Nicaraguans’ skillful hands and artistic imagination to produce fascinating crafts from the pre-Columbian era have been passed from generation to generation. One of the most representative beautiful crafts of Nicaragua are its colorful hammocks. They are produced in different sizes and colors and are made using high quality cotton. Nicaraguan hammocks have also found a place beyond the borders of the country, since they are now exported to different parts of the world. Former Pope John Paul II on his second visit to Nicaragua in 1996 received as a present a beautiful hammock from the Nicaraguan people.
Definitely there is a tradition for high quality wood work in Nicaragua. It is undoubtedly perceived in old colonial churches through their images, altars, benches, pillars as well as private residential homes. Nicaragua’s preservation and intelligent environmental use of tropical forests provides precious timber such as mahogany, cedar, walnut, rosewood, and other valuable assortments. Almost each town in the country but especially Masatepe, one hour north of Granada, specializes in having and manufacturing wonderful furniture. Numerous carpenter shops located along the road will reveal the talent of these people making high quality comfortable rocking chairs, dressers, tables, baby cradles, and other useful furniture for homes.

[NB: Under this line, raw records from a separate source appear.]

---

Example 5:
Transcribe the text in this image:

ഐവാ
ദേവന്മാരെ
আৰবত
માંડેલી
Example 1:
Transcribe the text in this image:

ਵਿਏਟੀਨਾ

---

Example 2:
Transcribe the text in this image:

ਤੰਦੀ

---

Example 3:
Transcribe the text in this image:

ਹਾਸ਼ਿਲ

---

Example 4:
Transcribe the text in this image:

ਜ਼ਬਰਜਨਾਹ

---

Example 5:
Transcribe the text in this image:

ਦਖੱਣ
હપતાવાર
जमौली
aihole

The small charming community of San Juan de Oriente belongs to “Los Pueblos Blancos” (White Towns) where local clay is amazingly shaped into beautifully decorated ceramic plates, pots, vessels, and other many unique designs. This wonderful work has been traditionally done since pre-Columbian times. Today these quality products have found a demand in the international market. In 1998 the local artisan from San Juan de Oriente, Elio Gutierrez won an International prize from UNESCO with the masterpiece “the Fishman”.
Leather items are also made and a wide variety of products are designed such as purses, wallets, belts, shoes, cases, and hats. Some stones like “Marmolina” or “Soap stone”, coming from the northern region of San Juan de Limay, are carved and transformed into decorative pieces of art. The artisans will make figures of women, birds, elephants, fish, and other free style sculptures. A women cooperative from the northern region of Jalapa creates some gorgeous bread baskets as well as plate and glass mats made out of pine fiber.
Beautiful “Guayaberas”, embroidered men’s formal shirts, are also made in Masaya, Granada and Managua. Other types of traditional clothes are also designed such as T-shirts, colorful dresses, and especially children’s clothes.
Most of these handcraft products are found in the local markets of Roberto Huembes in Managua, and also at the old market of Masaya.